Among the Catalans who have made anti-Catalanism into their political modus vivendi, it is probably Albert Rivera who, despite competition from Inés Arrimadas, leads the field. There is no symbol of Catalan identity which the Ciudadanos (Cs) leader does not want to do away with, from the language to the culture, from public broadcaster TV3 to the Mossos d'Esquadra police. There is a certain merit in going to Seville for an election meeting and, down in Andalusia, winning headlines for threatening the director of Catalonia's TV3, Vicent Sanchis. Ciudadanos were born for this mission: destroying Catalan self-government, imposing monolingualism, eliminating the Catalan education system and recentralizing power as much as possible.
In fact, the TV3 headline was what Rivera was after, since from his speech at the Andalusian meeting, Rivera tapped off one single tweet that reads as follows: "The director of TV3 laid a complaint against me for telling the truth. And a few days later he's been charged with taking part in the 1st October coup. I'll tell you something, Mr Sanchis: look for a good lawyer because, unlike [Pedro] Sánchez, I won't give you a pardon."
In recent days, Ciudadanos have been propagating a lie which they don't know how to get out of, which arose when, either spontaneously or deliberately, Rivera declared that TV3 had called Inés Arrimadas puta - a whore. The public broadcaster immediately demanded that he withdraw this claim and, when he refused, Sanchis laid a complaint against the Cs leader.
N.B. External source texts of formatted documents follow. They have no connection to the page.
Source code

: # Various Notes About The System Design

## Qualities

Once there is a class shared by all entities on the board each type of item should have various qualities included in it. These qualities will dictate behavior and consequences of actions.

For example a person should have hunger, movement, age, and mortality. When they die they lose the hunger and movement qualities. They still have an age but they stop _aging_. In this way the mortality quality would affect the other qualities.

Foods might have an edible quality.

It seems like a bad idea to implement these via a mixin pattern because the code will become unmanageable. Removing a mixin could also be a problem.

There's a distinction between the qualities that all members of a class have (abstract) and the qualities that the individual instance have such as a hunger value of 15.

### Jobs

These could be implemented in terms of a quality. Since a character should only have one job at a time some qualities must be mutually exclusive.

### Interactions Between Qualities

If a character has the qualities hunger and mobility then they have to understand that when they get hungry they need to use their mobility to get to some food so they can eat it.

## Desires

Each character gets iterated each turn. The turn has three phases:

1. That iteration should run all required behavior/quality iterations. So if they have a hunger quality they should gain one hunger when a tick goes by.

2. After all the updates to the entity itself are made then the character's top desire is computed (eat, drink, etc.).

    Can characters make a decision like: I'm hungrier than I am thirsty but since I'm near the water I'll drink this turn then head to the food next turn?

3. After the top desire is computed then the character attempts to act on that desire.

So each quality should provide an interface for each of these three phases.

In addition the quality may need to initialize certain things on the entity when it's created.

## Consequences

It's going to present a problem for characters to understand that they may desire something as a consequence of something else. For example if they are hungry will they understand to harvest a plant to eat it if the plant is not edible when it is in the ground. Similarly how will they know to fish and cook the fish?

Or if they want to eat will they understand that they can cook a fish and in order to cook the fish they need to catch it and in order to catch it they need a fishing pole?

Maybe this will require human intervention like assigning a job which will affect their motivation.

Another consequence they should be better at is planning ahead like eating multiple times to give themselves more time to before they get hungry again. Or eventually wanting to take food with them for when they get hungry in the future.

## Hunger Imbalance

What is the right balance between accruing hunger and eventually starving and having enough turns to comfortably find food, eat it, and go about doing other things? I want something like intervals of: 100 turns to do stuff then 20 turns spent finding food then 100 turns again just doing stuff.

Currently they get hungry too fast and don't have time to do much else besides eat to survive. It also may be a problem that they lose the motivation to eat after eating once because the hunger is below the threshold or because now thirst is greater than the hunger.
Now, Rivera is threatening Sanchis with a tweet that contains three new lies: the director of TV3 didn't make a complaint against him for telling the truth, but rather for lying; for Sanchis to need a pardon, he would have to be pronounced as guilty, which hasn't happened; and nor has Pedro Sánchez said that he would gave a hypothetical pardon should he be returned as leader of the Spanish government and the journalist be found guilty.
But none of that matters. For years Cs have been used to trading in lies. Their approach to politics drags down Spanish democracy, and former French prime minister Manuel Valls has now begun to wake up to this, after happily signing up as their Barcelona candidate in the municipal elections and now finding his mayoral bid is not achieving lift-off. Now, injecting threats against a TV network and a journalist into the general election campaign might yield votes, in the same way as Donald Trump reaped the spoils of his fight with the television network CNN in the last US presidential election. Trading in lies, you sometimes turn a profit, but the bankruptcy of your democracy becomes evident, sooner or later.